1st July 2020 is a big day for women's football in Germany as 1.FFC Frankfurt, the country's most successful club, are now officially a part of Eintracht Frankfurt.
On a day in which Die Adler have announced a number of restructuring changes, including the changing of the Waldstadion's naming rights to 'Deutsche Bank Park', the largest comes in the change of the club's women's football setup.
1. FFC were founded as a purely women's football club but just as the likes of 1. FFC Turbine Potsdam and SGS Essen have done, the Frankfurt giants have struggled to compete with the financial might of the likes of VfL Wolfsburg and FC Bayern München in recent years.
FFC's long history in the women's game will not be forgotten. As Eintracht's statement on Wednesday says: 'Nine DFB Pokal wins, seven German championships and four Champions League titles speak for themselves.'
Eintracht Frankfurt Frauen
FFC will not become Eintracht Frankfurt Frauen, competing under Eagles' name.
Although it is a bittersweet move for fans of 1.FFC and something which signals the fact that it is a difficult world for singular women's football clubs to compete in, it is one that many will deem to be necessary to keep Hessen at the forefront of the German women's game, a position which has slipped in recent years.
When the merger was announced back in June, Eintracht board member Alex Hellmann said:
"1.FFC Frankfurt are a big name in German and European women's football and it has become very professional in recent years. As the largest and economically strongest club in the region, we also have a responsibility for Frankfurt as a sports location and want to maintain top-class women's football"
With the UEFA Women's Champions League expanding to allow three teams from each division to qualify, there's space for a new team to join Wolfsburg and Bayern at the top of German women's football and earn European qualification.
From now onwards, the club will compete as Eintracht Frankfurt Frauen.
As well as the first team, the Hessisch giants will take three youth teams under their wing which will help to make sure that the region can produce top female football talent for years to come.

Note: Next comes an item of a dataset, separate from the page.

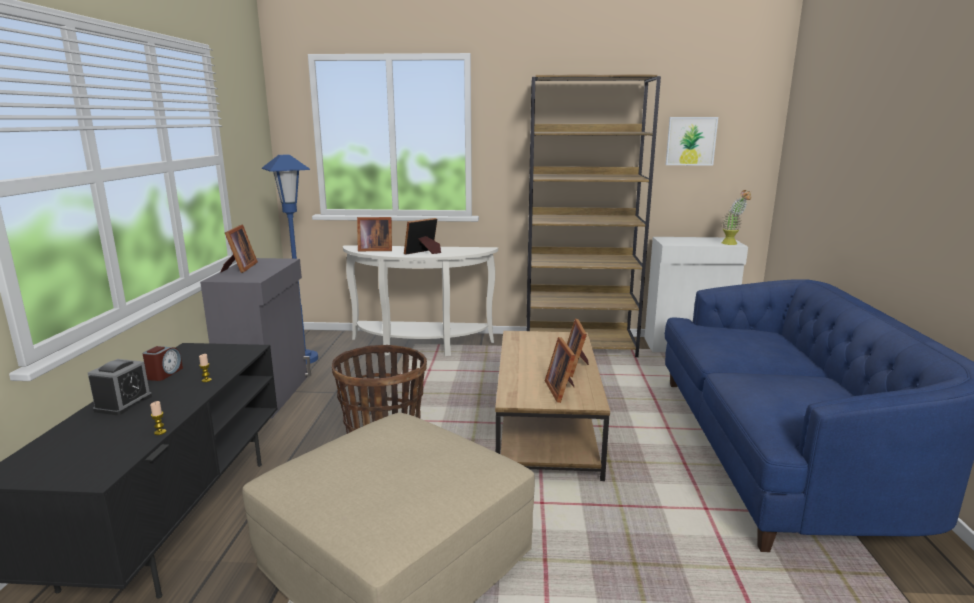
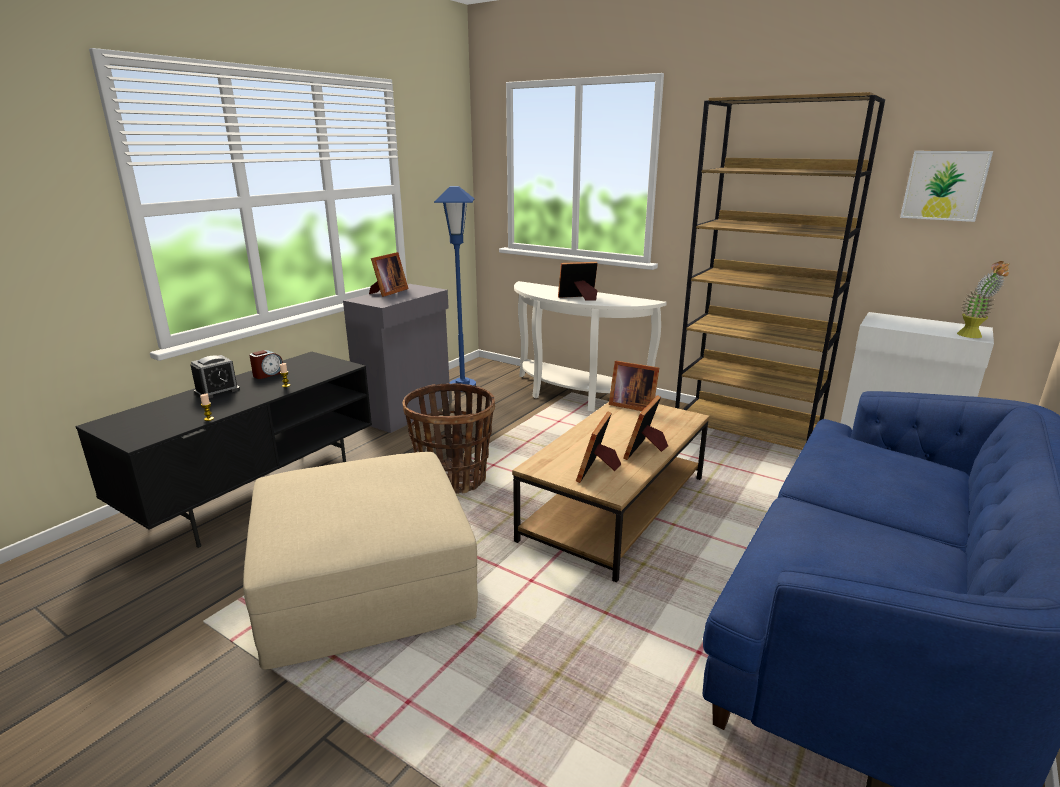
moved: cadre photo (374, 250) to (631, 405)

Siegried Dietrich, who will assume responsibility for sporting issues relating to professional women's football, said: "In addition to the competitiveness of our professional team, the further development of the talents of the U-teams also plays a major role".
There are a number of links in backroom staff between the two clubs. Fredi Bobic, men's team sporting director and the man responsible for recruiting the likes of Luka Jovic, Ante Rebic and Sebastien Haller was the eleventh founding member of 1.FFC.
As well as Bobic's link, Wolfgang Steiber, Chairman of the Supervisory Board of Eintracht Frankfurt Fußball AG is also a member of 1.FFC. Head coach of the women's team, Niko Arnautis, was once a coach with the men's youth teams when they were based at Riederwald.
A number of transfers have already been rumoured and FFC will be able to take advantage of the incredibly footballing infrastructure at Deutsche Bank Park.
Top-level Frauenfußball has now joined the Eintracht Frankfurt eV and with all that FFC stand to gain, it looks as if it will be a very happy marriage. Who knows, the glory days at Frankfurt may not be too far away.